Las ventas online en Perú superaron los US$ 12.000 millones en 2025 impulsadas por el uso de plataformas digitales, billeteras electrónicas y delivery. Sin embargo, este dinamismo también ha venido acompañado de mayores riesgos de informalidad. La propia Superintendencia Nacional de Administración Tributaria (Sunat) ha advertido que un elevado porcentaje de operaciones digitales no emite comprobantes de pago o lo hace de forma incorrecta, especialmente en redes sociales y marketplaces.
En ese sentido, el Gobierno aprobó el Decreto Supremo N.º 058-2026-EF, que modifica el reglamento del fedatario fiscalizador de la Sunat, con el objetivo de adaptar la fiscalización tributaria al crecimiento del comercio digital.
La norma introduce un cambio clave: la administración tributaria ahora podrá supervisar no solo operaciones en locales físicos, sino también aquellas realizadas en entornos digitales como plataformas, aplicaciones móviles y otros canales online.
A partir de esta actualización, los fedatarios fiscalizadores podrán realizar compras de bienes o servicios a través de internet para verificar si los contribuyentes cumplen con emitir comprobantes de pago.
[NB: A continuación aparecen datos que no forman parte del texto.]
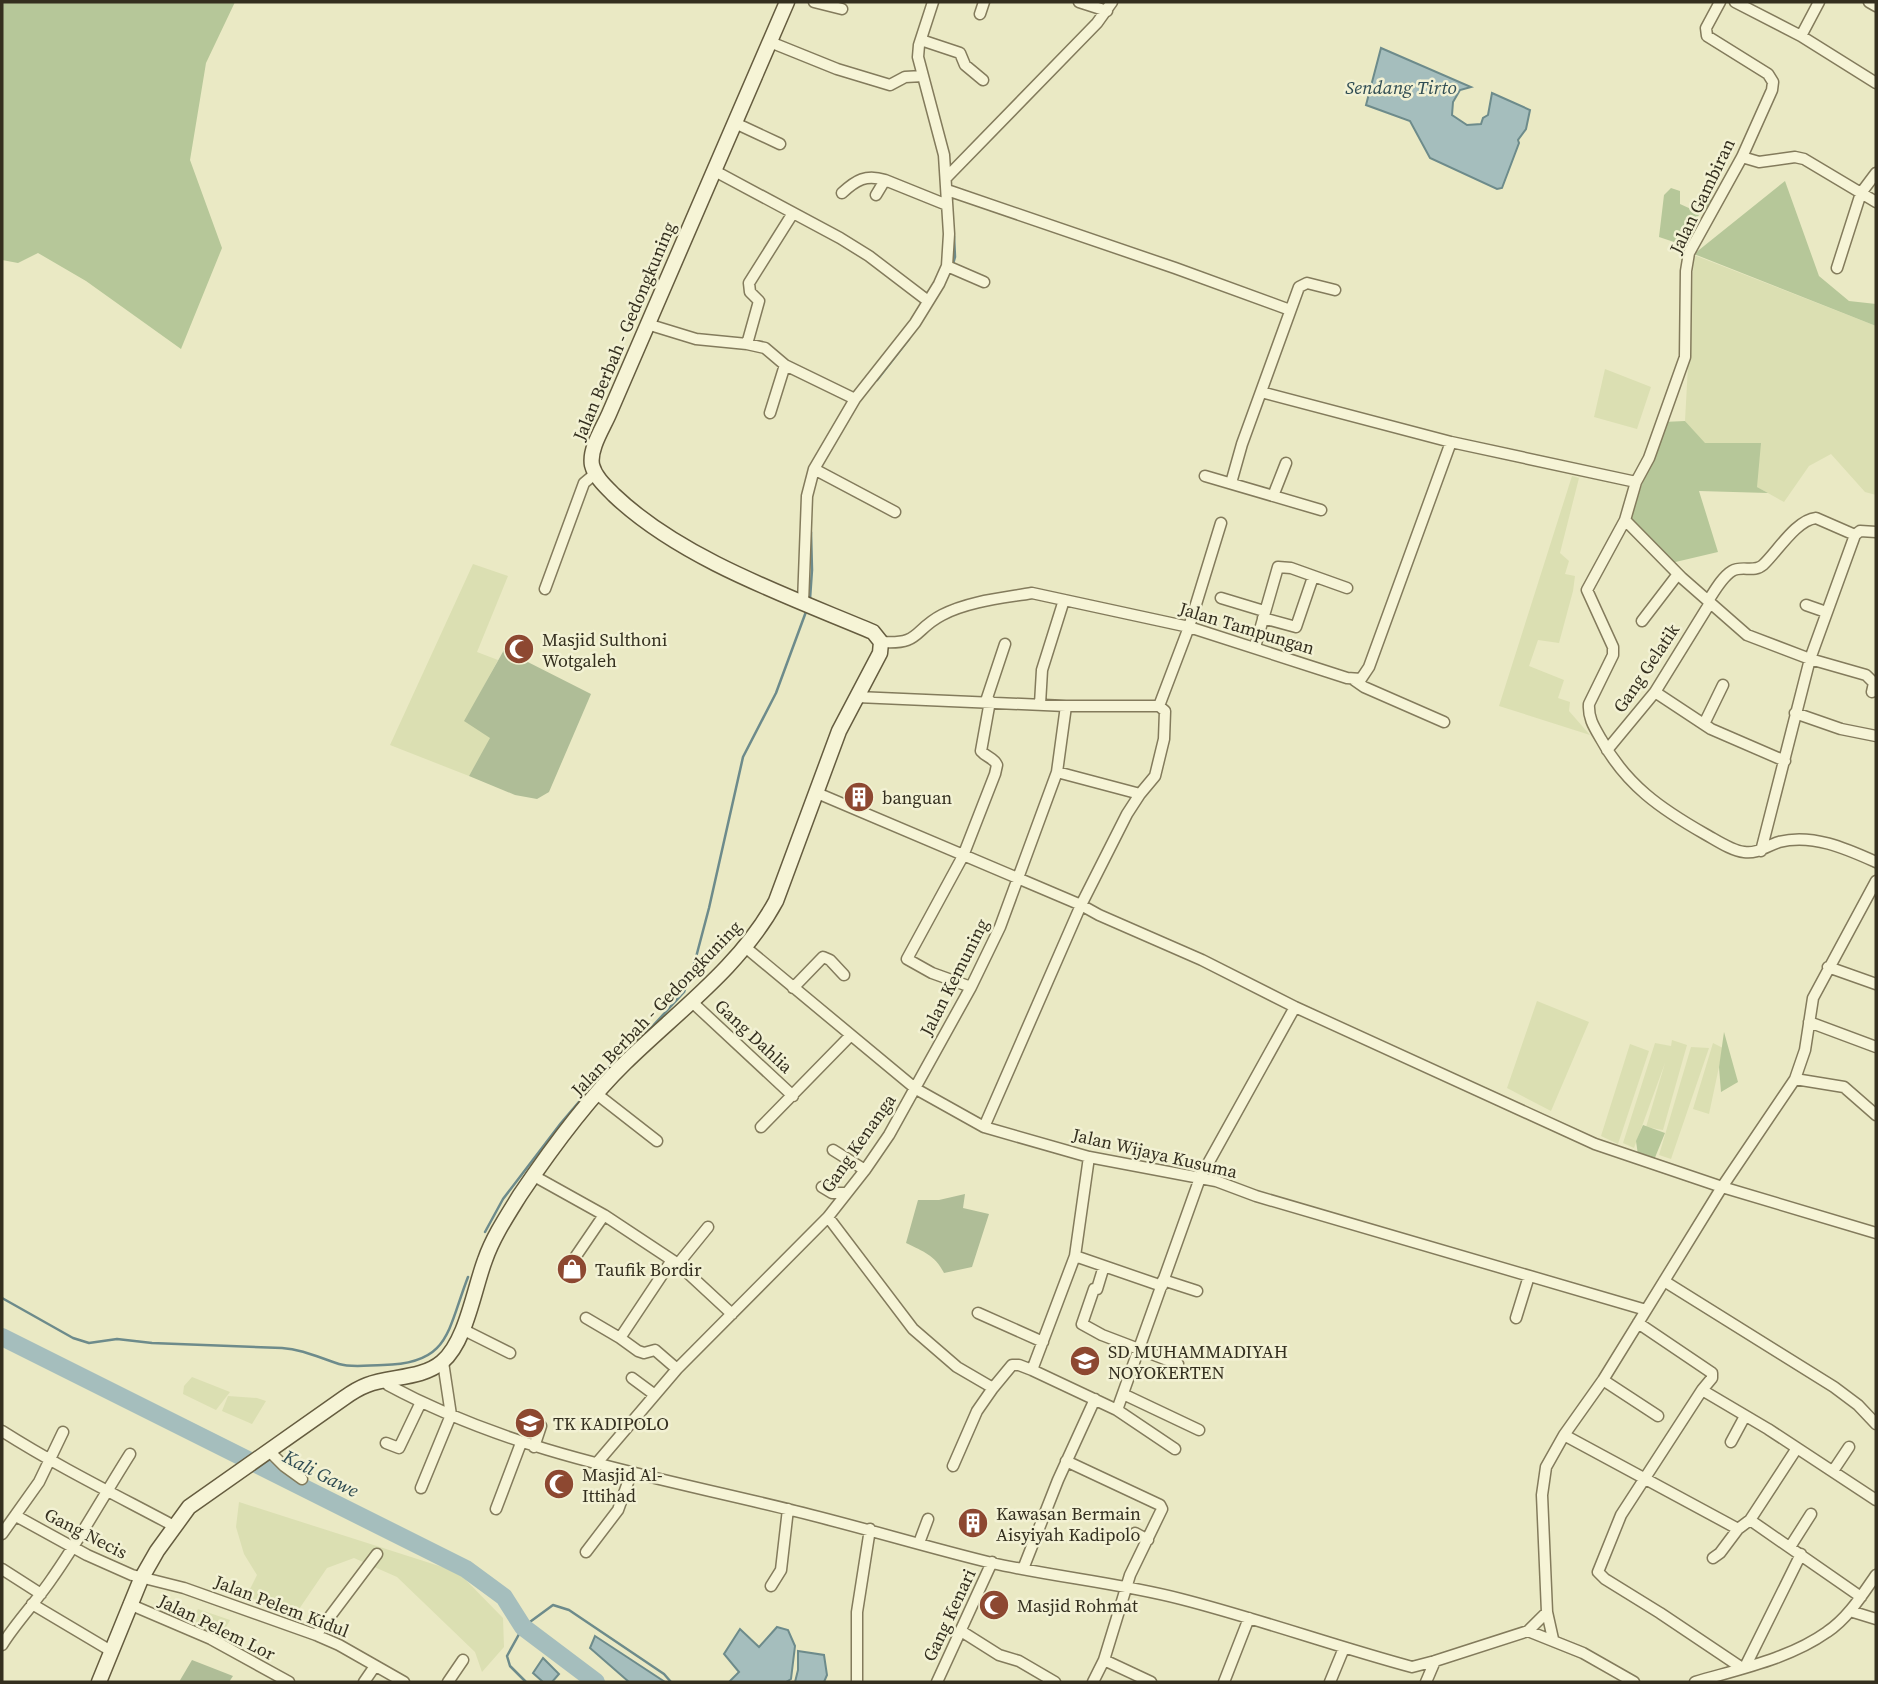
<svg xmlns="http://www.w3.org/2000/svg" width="1878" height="1684" font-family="'Source Serif 4',serif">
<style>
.farmland{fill:#dbdfb2}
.green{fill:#b6c799}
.cemetery{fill:#afbd97}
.water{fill:#a5bebd;stroke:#6d8b8b;stroke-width:2}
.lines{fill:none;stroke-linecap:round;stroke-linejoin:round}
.stream{stroke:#6d8b8b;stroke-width:2.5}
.river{stroke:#a5bebd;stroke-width:18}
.minor-casing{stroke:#837b5c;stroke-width:13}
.secondary-casing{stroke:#655c3f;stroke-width:17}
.minor{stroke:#f6f4d6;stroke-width:10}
.secondary{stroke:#f6f4d6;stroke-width:14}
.labels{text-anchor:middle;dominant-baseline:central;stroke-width:5;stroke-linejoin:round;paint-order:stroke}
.street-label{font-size:18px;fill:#342f1f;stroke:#f2f1d3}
.poi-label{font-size:18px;fill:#342f1f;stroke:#f2f1d3;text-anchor:start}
.water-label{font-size:19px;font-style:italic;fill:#2f4c53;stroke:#f2f1d3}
</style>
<rect width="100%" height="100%" fill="#eae9c4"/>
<path class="farmland" d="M1694 255 1876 326V495L1865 492 1831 454 1809 466 1784 502 1757 487 1704 443 1685 421Z
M1605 369 1651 387 1637 429 1594 417Z
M1572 476 1579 478 1560 553 1569 561 1565 574 1575 576 1573 591 1559 643 1538 640 1529 666 1564 680 1558 698 1570 702 1569 711 1590 735 1499 706Z
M473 564 508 576 477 652 498 660 465 721 491 738 469 776 390 745Z
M1537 1001 1589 1022 1551 1111 1507 1088Z
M1672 1040 1687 1045 1663 1130 1646 1127 1665 1063 1634 1148 1623 1143 1655 1043 1671 1046Z
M1713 1043 1723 1048 1709 1114 1693 1109Z
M1630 1044 1649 1051 1618 1144 1601 1136Z
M1691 1047 1709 1048 1671 1159 1659 1155Z
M192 1377 230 1392 216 1410 183 1394 184 1386Z
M228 1396 257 1398 266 1401 252 1424 222 1411Z
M239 1502 458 1572 503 1618 504 1647 482 1672 475 1652 397 1577 354 1558 327 1568 295 1615 279 1612 247 1595 257 1575 244 1554 236 1527Z
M198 1609 230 1620 216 1645 188 1629Z"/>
<path class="green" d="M2 2H235L206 63 190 160 222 248 181 349 86 281 38 253 18 263 2 260Z
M1785 181 1819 276 1849 301 1876 304V326L1694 254Z
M1671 188 1680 191V204L1691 209 1695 201 1702 198 1709 201 1719 192 1714 206 1699 215 1683 236 1674 242 1659 237 1664 195Z
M1685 421 1705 443H1761L1757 487 1768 493 1699 491 1718 552 1667 564 1629 523 1663 422Z
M1724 1032 1738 1082 1721 1092 1719 1067Z
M1643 1125 1665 1133 1654 1160 1638 1155 1636 1141Z"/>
<path class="cemetery" d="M504 650 591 694 549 792 537 799 515 795 469 776 490 738 464 721Z
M965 1194 963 1208 989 1214 972 1267 944 1273C935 1255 924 1252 906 1243L918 1200H939Z
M192 1660 233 1676 229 1682H179Z"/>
<path class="water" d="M1381 48 1471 87 1460 90 1453 102 1452 115 1467 125 1481 124 1483 118 1488 115 1492 93 1530 110 1526 129 1518 140 1519 143 1502 188 1497 189 1430 158 1410 121 1366 105Z
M777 1627 788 1630 795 1646 791 1679 786 1682H729L739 1672 724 1654 740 1629 759 1647Z
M595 1636 665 1682H629L590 1648Z
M798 1651 824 1655 827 1675 824 1682H795L798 1670Z
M543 1658 559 1674 552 1682H543L533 1673Z"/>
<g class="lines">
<path class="stream" d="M953 264 955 257 954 236
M877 380 909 339
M810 599 812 570 811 532
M485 1232 503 1199 561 1123 612 1063 650 1029 684 992 695 961 709 908 743 757 776 693 807 609
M2 1298 73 1338 89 1343 117 1339 152 1343 282 1348C302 1349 320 1358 339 1364 352 1368 369 1365 383 1365 450 1364 447 1331 468 1277
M526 1682 510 1666 507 1656 523 1627 553 1605 569 1610 664 1674 671 1682"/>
<path class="river" d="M2 1337 466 1569 504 1597 523 1627 596 1682"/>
<g class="minor-casing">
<path id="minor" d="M814 2 842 9
M1079 2 1107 11
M1720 2 1706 28 1707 36 1768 74 1773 82 1772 90 1742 157 1689 253 1686 271 1685 357 1649 458 1636 482 1625 520 1587 590 1613 647V655L1589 704C1588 718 1594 727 1601 739 1626 785 1661 809 1705 834 1716 840 1732 851 1744 852 1758 854 1766 846 1779 842 1812 833 1847 849 1876 862
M1735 2 1801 36 1876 83
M1869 2 1876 6
M980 14 984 2
M1801 36 1819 2
M921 40 960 53 965 65 983 80
M770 42 837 69 890 85 905 77 923 76
M735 123 780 144
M1742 157 1759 162 1795 157 1804 159 1861 193 1876 173
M713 170 840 238 869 256 928 301
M946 178 1097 23 1112 2
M947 190 1175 268 1290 310
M842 193C856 180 866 174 885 180
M876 195 885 180 947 205
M947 266 984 282
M1837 268 1861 193 1876 202
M647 324 696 339 747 344 765 348 785 365 855 399
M747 344 759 301 750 292 749 283 793 213
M1261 392 1451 442 1636 482
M770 413 785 365
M814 469 895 512
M1205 476 1321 510
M1231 483 1242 444 1299 287 1307 283 1335 290
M1273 496 1286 463
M1625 520 1682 578 1747 635 1810 659 1866 675 1874 683 1872 692
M545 589 584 483 596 473
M1221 598 1264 611
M1708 601C1714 592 1722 577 1732 571 1742 565 1754 573 1763 565 1777 552 1796 520 1816 518L1855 535
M803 603 807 496 814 469 855 399 915 323 939 284 947 266 949 234 944 155 918 57 919 45 933 2
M1806 605 1826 612
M1263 618 1296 627 1313 577
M1642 621 1678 574
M881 642C921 645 913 630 942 615 969 601 1003 598 1032 593L1189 627 1347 678 1361 679 1369 667 1451 442
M1255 647 1278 567 1291 568 1347 588
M1354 680 1364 687 1444 722
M1655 692 1711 729 1785 761
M857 697 1066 706H1159L1189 627 1221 523
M986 701 1005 644
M1040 704 1042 670 1064 600
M1795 713 1841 729 1876 736
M1704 724 1723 685
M1607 750 1655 692 1710 603
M1057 772 1140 794
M817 793 1081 905 1099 915 1202 960 1295 1007 1595 1144 1722 1187 1876 1233
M1761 851 1810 659 1855 535 1860 531 1876 532
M745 947 916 1089 984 1127 1089 1157 1216 1181 1256 1196 1646 1310
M1828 967 1876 984
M971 987 932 973 907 959 963 856 995 774 997 765C994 758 986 757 981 751L990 701
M793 988 823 957 830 960 844 975
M692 1002 793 1096
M1809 1022 1876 1047
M1795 1079 1844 1087 1876 1115
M598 1095 657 1141
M761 1127 850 1036
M984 1127 1081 905 1127 814 1140 794 1155 776 1164 739 1165 711 1159 706
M833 1150 865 1170
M1089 1157 1075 1256 1032 1370 1117 1410 1175 1449
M534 1176 604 1215 678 1264 732 1314
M822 1187 832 1193H846
M828 1217 913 1329 957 1367 993 1388 1012 1365H1019L1032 1370
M576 1256 604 1215
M1075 1256 1162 1286
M672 1260 620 1338 638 1351 644 1353 655 1350 677 1369
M678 1264 708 1227
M1104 1266 1097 1289H1094L1082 1324 1102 1335 1178 1364
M1163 1280 1197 1291
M1664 1281 1834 1387 1858 1405 1876 1424
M978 1313 1043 1342
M586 1318 620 1338
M1516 1318 1529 1276
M1638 1323 1712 1373V1378L1702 1390 1768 1429 1876 1500
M462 1329 510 1353
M632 1378 655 1395
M384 1380 388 1385C518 1455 654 1476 795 1511 861 1527 926 1547 992 1563 1055 1577 1119 1583 1181 1599 1259 1619 1334 1646 1412 1667L1435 1661 1528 1631 1583 1653 1634 1682
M1603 1380 1658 1416
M1702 1390 1621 1515 1598 1572 1605 1579 1660 1613 1742 1668
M1123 1394 1199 1430
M1117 1410 1200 1178 1295 1007
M2 1431C57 1466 116 1495 174 1526
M1564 1435 1738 1529
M1731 1442 1745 1416
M386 1443 399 1448 421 1402
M534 1447 541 1426
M269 1451 284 1466 302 1479
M1066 1461 1160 1505 1162 1509 1130 1575 1104 1660 1093 1682
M596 1464 677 1369 828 1217 865 1170 889 1135 971 987 1000 927 1057 772 1066 706
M953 1466 977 1411 993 1388
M1833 1471 1849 1447
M421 1488 451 1415 443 1362
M496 1509 521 1443
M16 1516 87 1555 132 1575 184 1588 316 1635 339 1645 404 1682
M1750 1520 1861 1597
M1135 1533 1148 1540
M2 1534 39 1482 63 1432
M919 1543 928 1519
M1790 1547 1811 1514
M586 1552 618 1510 631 1474
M1713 1558 1720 1553 1738 1529 1750 1520 1797 1448
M2 1569 41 1594
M1023 1569 1058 1480 1095 1399
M771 1586 781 1570 788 1509
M32 1604 111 1651
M129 1604 211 1639 289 1682
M1850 1611 1876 1619
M961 1631 999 1655 1019 1661 1055 1682
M1528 1631 1547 1612
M316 1635 377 1554
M1553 1639 1547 1612 1542 1495 1546 1467 1564 1435 1603 1380 1722 1187 1795 1079 1805 1050 1813 998 1876 881
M2 1645C17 1621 37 1601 53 1577 81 1537 104 1495 130 1454
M1104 1660 1151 1682
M1745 1667 1801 1554
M364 1682 375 1666
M448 1682 463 1660
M857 1682V1612L870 1529
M937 1682 992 1562
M1224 1682 1249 1618
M1330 1682 1344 1648
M1426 1682 1435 1661
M1695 1682C1739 1669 1789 1659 1827 1632 1848 1618 1862 1595 1876 1575"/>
</g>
<g class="secondary-casing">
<path id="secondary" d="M99 1682 141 1579 157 1551 189 1507 344 1398C351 1393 359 1388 367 1385 390 1376 422 1379 442 1362 466 1342 474 1289 485 1260 493 1237 507 1216 520 1195 549 1152 588 1099 625 1063 677 1012 741 966 776 901L839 731 880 653 881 642 873 632C788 596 681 559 614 495 605 486 595 477 592 465 589 449 603 428 609 414L787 2"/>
</g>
<use href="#minor" class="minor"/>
<use href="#secondary" class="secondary"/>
</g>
<defs>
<g id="mosque-disc" transform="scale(1.575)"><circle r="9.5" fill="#8d4831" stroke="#f2f1d3"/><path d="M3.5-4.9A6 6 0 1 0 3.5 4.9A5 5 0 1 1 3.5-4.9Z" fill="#fff"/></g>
<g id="building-disc" transform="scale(1.575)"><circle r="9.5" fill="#8d4831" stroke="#f2f1d3"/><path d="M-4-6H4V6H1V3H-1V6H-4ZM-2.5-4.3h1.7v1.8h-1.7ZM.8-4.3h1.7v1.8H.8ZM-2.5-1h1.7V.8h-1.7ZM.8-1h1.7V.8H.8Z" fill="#fff"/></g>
<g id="shop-disc" transform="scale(1.575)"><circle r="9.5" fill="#8d4831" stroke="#f2f1d3"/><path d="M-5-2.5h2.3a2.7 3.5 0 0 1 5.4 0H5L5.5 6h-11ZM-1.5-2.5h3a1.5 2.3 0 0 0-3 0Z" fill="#fff"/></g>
<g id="school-disc" transform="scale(1.575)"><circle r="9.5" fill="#8d4831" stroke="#f2f1d3"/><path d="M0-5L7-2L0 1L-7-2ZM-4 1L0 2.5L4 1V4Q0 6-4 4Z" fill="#fff"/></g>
</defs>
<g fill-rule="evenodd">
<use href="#mosque-disc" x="519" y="649"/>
<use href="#building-disc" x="859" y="797"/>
<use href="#shop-disc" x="572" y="1269"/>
<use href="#school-disc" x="1085" y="1361"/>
<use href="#school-disc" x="530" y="1423"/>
<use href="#mosque-disc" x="559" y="1484"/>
<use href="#building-disc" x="973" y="1523"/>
<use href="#mosque-disc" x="994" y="1605"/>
</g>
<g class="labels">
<g class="street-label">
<text transform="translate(1702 196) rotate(-64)">Jalan Gambiran</text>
<text transform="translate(624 331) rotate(-67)">Jalan Berbah - Gedongkuning</text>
<text transform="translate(1247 628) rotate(17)">Jalan Tampungan</text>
<text transform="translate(1646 668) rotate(-56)">Gang Gelatik</text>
<text transform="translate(954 977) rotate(-63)">Jalan Kemuning</text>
<text transform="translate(656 1008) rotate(-46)">Jalan Berbah - Gedongkuning</text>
<text transform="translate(754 1036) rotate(43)">Gang Dahlia</text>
<text transform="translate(858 1143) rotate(-55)">Gang Kenanga</text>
<text transform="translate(1155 1153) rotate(13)">Jalan Wijaya Kusuma</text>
<text transform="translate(86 1533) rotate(27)">Gang Necis</text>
<text transform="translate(282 1606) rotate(21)">Jalan Pelem Kidul</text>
<text transform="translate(949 1615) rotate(-65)">Gang Kenari</text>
<text transform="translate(217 1627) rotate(26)">Jalan Pelem Lor</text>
</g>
<g class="poi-label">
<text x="542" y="639">Masjid Sulthoni<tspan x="542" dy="21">Wotgaleh</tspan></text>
<text x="882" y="797">banguan</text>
<text x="595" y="1269">Taufik Bordir</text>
<text x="1108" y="1351">SD MUHAMMADIYAH<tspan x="1108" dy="21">NOYOKERTEN</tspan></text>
<text x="553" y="1423">TK KADIPOLO</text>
<text x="582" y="1474">Masjid Al-<tspan x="582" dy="21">Ittihad</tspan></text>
<text x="996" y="1513">Kawasan Bermain<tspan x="996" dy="21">Aisyiyah Kadipolo</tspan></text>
<text x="1017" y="1605">Masjid Rohmat</text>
</g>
<g class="water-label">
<text x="1401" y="87">Sendang Tirto</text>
<text transform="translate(321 1473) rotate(27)">Kali Gawe</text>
</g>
</g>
<rect width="1878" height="1684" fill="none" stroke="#342f1f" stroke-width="7"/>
</svg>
Estas intervenciones, que ya se realizaban en establecimientos físicos, se extienden ahora al comercio electrónico.
La norma establece que las actas probatorias, notas de devolución y otros documentos generados durante la fiscalización podrán emitirse de manera electrónica y ser firmados digitalmente. Además, serán notificados a los contribuyentes a través de su buzón electrónico, sin necesidad de contacto físico.
En el caso de intervenciones digitales, el fedatario ya no se identificará con una credencial física, sino mediante una “comunicación de intervención” firmada digitalmente, en la que se detallan los datos del funcionario, el objetivo de la acción y los resultados preliminares.
La actualización también refuerza la posibilidad de utilizar grabaciones de audio, video y otros medios digitales como evidencia para sustentar las intervenciones y eventuales sanciones.
Las actas probatorias mantienen su condición de documento público con valor suficiente para acreditar infracciones tributarias, incluso cuando se generen en entornos digitales o sin presencia física del contribuyente.
La norma incorpora definiciones como “entorno digital” y “plataforma”, reconociendo formalmente el rol de aplicaciones y sistemas que intermedian la venta de bienes y servicios. Esto amplía el alcance de la fiscalización a modelos de negocio digitales.